Other locally ‘developed’ strains of tilapia on the Internet should be viewed with caution if the developmental process – including the numbers of fish used and their origin – are not documented. It is easy to claim to have developed a strain, but it takes more than a pair of big fish to make one; you need time, expertise and many large grow-out tanks to compare the performance of offspring.
When I hear of people claiming to have bred from ‘the best brood-stock because they were so large’, I wonder if they know that fish grow throughout their lives, and that their brood fish were probably just old, and not special at all.

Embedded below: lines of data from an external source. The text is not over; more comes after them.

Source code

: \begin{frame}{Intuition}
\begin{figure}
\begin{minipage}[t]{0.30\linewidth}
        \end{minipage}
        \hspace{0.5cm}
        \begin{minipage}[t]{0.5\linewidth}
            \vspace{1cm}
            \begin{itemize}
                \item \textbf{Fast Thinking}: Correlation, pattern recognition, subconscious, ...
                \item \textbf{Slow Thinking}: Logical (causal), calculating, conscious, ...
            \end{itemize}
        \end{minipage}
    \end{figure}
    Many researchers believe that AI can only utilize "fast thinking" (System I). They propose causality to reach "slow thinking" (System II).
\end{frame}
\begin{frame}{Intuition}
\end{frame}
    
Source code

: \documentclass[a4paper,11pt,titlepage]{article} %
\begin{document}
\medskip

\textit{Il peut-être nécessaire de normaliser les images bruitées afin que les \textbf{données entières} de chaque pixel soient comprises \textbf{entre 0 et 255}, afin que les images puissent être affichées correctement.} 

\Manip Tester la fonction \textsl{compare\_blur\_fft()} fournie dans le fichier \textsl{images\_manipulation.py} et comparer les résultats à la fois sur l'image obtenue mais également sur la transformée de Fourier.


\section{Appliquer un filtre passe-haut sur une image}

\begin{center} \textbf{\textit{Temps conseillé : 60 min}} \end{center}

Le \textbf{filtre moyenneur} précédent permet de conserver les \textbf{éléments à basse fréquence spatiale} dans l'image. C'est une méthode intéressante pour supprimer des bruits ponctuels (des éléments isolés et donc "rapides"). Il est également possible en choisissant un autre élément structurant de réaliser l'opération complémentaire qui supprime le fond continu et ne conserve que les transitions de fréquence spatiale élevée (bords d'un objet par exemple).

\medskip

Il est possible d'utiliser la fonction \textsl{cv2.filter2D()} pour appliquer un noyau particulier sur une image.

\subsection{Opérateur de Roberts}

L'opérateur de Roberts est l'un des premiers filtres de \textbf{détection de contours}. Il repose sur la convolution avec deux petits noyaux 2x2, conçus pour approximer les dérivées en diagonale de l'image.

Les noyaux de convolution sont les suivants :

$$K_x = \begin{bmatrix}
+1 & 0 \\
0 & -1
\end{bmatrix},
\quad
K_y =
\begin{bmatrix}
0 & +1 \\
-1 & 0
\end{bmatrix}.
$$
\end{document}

It takes considerable research into a species’ or strain’s life history to assess potential culture performance. Tilapia stock improvement centres are found mainly in Asia, such as the Asian Institute of Technology, Namsai Farms and Manit Farms. The universities of Stirling and Swansea in the UK and companies such as Fishgen are responsible for development in stock improvement in producing reliable strains.
Nicholas James is an ichthyologist and hatchery owner.